### Set exercise 1
In the forum thread below about the Garmin-Sharp team kit, why does the final post say Tyler intends only to play around in sprints at the Tour? Answer in one to three sentences.

>> start Page extract

# Garmin/Sharp uniform = Awesome!



## WAZCO (Sep 16, 2004)

Love the new team kit


----------



## JohnHenry (Aug 9, 2006)

I like it but it is a little strange with a blue front and a white back, IMHO.


----------



## thechriswebb (Nov 21, 2008)

I saw it this morning on their Facebook feed. I always like a team jersey matched with black shorts. 

Is it just me or does Tyler look a bit skinny?


----------



## PDex (Mar 23, 2004)

Time to ditch the argyle for....houndstooth!


----------



## Local Hero (Jul 8, 2010)

Farrar is a toothpick. 

Maybe he realized that his best chance at the green jersey is to take points after climbs.


----------



## tlg (May 11, 2011)

Roadcycling.com - Cycling News - Team Garmin-Sharp Unveils Team Kit


----------



## tthome (May 12, 2008)

Mine is already on order from my Sharp Copier rep...delivery date July 24th...


----------



## thechriswebb (Nov 21, 2008)

Look's like Tyler plans to serve a different purpose in the Tour this year and only intends to play around in sprints. Working as a domestique for Ryder is going to be his priority this time around.

>> end Page extract
>> start Entries provided

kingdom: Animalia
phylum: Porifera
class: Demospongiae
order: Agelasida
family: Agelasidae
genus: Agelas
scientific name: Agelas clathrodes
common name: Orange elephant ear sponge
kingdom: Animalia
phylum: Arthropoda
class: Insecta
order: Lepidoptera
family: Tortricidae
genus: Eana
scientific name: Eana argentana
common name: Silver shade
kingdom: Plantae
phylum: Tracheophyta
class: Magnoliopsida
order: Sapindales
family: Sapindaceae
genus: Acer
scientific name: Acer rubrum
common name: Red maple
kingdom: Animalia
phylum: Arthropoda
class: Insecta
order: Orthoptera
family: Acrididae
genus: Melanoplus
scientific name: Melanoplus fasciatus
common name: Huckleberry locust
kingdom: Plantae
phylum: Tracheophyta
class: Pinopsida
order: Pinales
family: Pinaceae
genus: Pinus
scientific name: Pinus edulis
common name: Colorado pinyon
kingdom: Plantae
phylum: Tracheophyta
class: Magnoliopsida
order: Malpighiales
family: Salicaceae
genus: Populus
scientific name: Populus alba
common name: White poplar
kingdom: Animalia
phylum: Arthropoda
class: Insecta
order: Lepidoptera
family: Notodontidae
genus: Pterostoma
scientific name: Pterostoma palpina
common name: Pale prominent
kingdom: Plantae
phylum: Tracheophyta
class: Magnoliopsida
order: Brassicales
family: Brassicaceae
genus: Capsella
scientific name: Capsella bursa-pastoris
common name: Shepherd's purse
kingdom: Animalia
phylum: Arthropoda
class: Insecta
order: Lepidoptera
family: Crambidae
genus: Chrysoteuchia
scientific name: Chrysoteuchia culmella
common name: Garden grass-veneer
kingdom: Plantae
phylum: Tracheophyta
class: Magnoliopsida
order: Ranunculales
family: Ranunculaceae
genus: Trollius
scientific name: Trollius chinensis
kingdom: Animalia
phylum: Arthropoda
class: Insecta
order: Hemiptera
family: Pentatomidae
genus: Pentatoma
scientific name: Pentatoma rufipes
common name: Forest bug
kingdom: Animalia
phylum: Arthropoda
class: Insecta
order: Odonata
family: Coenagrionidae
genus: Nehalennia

>> end Entries provided

### Set exercise 2
Print the records above, starting with the line that contains "family: Crambidae" and going on through the end of the records, and reproduce each line without any change.

### Task solution 1
The post says that working as a domestique for Ryder is going to be Tyler's priority this time around. That is why he plans to serve a different purpose in the Tour and only play around in sprints.

### Task solution 2
family: Crambidae
genus: Chrysoteuchia
scientific name: Chrysoteuchia culmella
common name: Garden grass-veneer
kingdom: Plantae
phylum: Tracheophyta
class: Magnoliopsida
order: Ranunculales
family: Ranunculaceae
genus: Trollius
scientific name: Trollius chinensis
kingdom: Animalia
phylum: Arthropoda
class: Insecta
order: Hemiptera
family: Pentatomidae
genus: Pentatoma
scientific name: Pentatoma rufipes
common name: Forest bug
kingdom: Animalia
phylum: Arthropoda
class: Insecta
order: Odonata
family: Coenagrionidae
genus: Nehalennia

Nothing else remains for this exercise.